BRANO DI TESTO:
- - -

O perché i russi hanno ordinato di avviarsi in corridoi che portano verso i territori da loro controllati e non in Ucraina. Già sono pronti i comunicati che si rivolgono accuse reciproche di aver violato i patti. Sembra accertato che responsabili della maggior parte dei fallimenti siano i militari russi. D'altra parte la imposizione di dirigere i fuggiaschi verso i propri territori è un evidente sabotaggio preventivo.
Allora mi sono chiesto: perché? Una crudeltà gratuita? Mostrare agli indomabili ucraini che la ostinazione a combattere può solo portare alla fame e alla morte dei loro cari, che non c'è salvezza se non nella resa? La guerra è crudele ma la crudeltà è sempre legata a una strategia, a un progetto tragicamente razionale. In questo terzo millennio, malgrado tutti i discorsi sul progresso, i tanti trattati per disciplinare anche la guerra con il suo contrario, cioè le regole e un diritto, la forza bruta può esercitarsi e prevalere come ai tempi degli assiri. I russi impediscono agli abitanti delle città assediate di andarsene perché gli servono, sono un pezzo della loro strategia. Semplici pedine umane.

- - -

COSA FARE:
(1) Riporta tutte le frasi del brano sulla guerra in Ucraina che terminano con un punto interrogativo.
(2) Riprendi il brano sulla guerra in Ucraina e proseguilo a partire dalla sua ultima frase.

Dati archiviati:

- - -

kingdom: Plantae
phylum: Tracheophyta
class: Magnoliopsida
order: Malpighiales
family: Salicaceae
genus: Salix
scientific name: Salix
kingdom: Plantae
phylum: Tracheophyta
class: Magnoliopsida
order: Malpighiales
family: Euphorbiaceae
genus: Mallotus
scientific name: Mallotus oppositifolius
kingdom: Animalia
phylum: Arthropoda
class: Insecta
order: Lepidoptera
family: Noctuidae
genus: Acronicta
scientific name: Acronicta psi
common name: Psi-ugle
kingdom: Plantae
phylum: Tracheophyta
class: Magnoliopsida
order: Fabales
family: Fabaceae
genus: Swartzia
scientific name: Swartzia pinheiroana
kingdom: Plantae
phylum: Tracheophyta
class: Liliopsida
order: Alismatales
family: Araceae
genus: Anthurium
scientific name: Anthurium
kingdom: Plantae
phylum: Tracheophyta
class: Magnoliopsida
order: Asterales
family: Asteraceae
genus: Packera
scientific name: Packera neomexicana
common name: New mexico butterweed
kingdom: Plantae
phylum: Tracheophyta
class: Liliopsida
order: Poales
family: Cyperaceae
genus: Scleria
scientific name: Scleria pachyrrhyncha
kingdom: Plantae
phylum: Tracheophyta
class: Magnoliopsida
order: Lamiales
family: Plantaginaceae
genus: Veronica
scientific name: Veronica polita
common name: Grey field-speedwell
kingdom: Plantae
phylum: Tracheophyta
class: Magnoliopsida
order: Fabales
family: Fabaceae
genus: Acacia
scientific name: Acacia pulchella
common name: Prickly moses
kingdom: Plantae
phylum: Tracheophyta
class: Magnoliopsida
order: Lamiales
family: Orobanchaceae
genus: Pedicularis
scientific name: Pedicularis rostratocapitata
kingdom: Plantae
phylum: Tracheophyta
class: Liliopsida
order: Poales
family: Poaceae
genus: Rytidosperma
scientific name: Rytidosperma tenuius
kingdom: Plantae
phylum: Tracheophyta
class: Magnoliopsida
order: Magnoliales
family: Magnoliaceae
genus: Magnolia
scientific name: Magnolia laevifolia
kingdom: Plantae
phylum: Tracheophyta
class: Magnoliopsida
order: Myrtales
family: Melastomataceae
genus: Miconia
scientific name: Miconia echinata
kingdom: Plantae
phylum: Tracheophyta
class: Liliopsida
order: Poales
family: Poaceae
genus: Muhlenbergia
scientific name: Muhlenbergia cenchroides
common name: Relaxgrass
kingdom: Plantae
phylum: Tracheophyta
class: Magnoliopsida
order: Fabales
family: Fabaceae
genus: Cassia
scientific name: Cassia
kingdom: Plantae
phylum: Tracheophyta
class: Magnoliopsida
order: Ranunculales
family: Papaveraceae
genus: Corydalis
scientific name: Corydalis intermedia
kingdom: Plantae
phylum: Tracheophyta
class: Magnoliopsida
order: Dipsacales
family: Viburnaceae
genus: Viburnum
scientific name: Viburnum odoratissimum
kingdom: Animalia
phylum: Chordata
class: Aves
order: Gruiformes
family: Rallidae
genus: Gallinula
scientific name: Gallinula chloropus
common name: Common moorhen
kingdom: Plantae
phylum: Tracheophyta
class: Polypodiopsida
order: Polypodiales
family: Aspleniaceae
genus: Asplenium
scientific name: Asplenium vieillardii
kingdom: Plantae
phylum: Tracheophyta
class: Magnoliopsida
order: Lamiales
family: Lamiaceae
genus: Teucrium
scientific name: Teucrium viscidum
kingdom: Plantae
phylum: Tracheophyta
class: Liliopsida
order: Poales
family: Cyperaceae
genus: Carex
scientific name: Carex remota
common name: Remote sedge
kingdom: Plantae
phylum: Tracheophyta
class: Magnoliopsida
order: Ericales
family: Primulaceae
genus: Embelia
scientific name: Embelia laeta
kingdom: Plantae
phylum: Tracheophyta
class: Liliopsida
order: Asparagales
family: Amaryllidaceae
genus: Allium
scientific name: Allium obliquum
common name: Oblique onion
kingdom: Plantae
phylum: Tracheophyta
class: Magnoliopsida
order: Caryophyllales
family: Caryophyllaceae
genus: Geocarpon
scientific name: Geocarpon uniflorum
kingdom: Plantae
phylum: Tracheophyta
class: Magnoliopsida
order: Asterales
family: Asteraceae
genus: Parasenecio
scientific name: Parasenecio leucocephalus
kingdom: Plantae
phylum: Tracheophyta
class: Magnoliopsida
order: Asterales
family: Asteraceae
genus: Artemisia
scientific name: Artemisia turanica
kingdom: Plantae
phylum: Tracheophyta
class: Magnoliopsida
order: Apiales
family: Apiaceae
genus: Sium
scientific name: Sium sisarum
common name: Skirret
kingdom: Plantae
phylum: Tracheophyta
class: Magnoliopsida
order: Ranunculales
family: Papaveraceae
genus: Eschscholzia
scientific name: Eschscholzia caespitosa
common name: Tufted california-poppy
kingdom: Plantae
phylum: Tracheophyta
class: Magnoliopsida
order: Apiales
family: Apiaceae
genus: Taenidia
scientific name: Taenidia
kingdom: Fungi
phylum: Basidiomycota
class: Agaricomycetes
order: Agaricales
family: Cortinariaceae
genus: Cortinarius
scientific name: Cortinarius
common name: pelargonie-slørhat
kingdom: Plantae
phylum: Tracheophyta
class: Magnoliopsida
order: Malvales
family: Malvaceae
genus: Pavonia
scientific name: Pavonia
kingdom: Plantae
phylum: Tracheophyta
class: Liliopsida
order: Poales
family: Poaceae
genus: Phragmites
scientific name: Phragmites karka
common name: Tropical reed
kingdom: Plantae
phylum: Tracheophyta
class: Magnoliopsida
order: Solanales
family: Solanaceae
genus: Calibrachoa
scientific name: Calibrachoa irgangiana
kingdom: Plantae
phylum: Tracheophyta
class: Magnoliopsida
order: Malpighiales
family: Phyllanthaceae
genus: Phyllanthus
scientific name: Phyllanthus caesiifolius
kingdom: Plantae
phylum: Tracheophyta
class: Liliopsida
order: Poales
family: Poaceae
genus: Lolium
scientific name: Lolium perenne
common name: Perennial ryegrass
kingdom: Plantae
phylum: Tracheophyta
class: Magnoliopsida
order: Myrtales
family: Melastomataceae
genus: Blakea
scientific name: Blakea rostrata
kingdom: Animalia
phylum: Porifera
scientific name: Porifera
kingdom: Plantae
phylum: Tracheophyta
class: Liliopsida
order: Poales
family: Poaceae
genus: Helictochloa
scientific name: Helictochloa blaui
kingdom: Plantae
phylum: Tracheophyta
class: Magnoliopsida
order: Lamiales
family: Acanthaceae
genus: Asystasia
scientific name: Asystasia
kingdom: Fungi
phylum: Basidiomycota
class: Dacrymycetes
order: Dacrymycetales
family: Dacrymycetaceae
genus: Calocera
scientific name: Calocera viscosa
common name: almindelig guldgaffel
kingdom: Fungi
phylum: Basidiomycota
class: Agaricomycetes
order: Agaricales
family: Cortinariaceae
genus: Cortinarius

- - -

RISPOSTE DATE:
(1)
Allora mi sono chiesto: perché?
Una crudeltà gratuita?
Mostrare agli indomabili ucraini che la ostinazione a combattere può solo portare alla fame e alla morte dei loro cari, che non c'è salvezza se non nella resa?

(2)
Sono il contrario degli scudi umani usati da molti dittatori per difendersi: questi civili disarmati servono a inchiodare i difensori, a indebolirli. Se i civili lasciassero le città gli ucraini potrebbero, senza ostacoli, mettere in atto la strategia più pericolosa e costosa per gli assedianti: liberi dalla necessità di non coinvolgere i civili nella brutalità della battaglia strada per strada, dove non si fanno distinzioni e prigionieri, senza più l'obbligo di riservare e procurare loro cibo, acqua, medicine sempre più rare, potrebbero trasformare la città in un gigantesco e micidiale fortino.
Se i russi, impotenti, furibondi per il tempo che passa invano, decidessero di usare aviazione e artiglieria in modo ben più massiccio di quanto fatto finora per radere al suolo una città ora popolata solo da combattenti, costruirebbero con le loro mani per i difensori un perfetto terreno di battaglia. Tra le rovine, i carri armati non possono muoversi con facilità e sono vulnerabili, ogni maceria è un nascondiglio per i cecchini.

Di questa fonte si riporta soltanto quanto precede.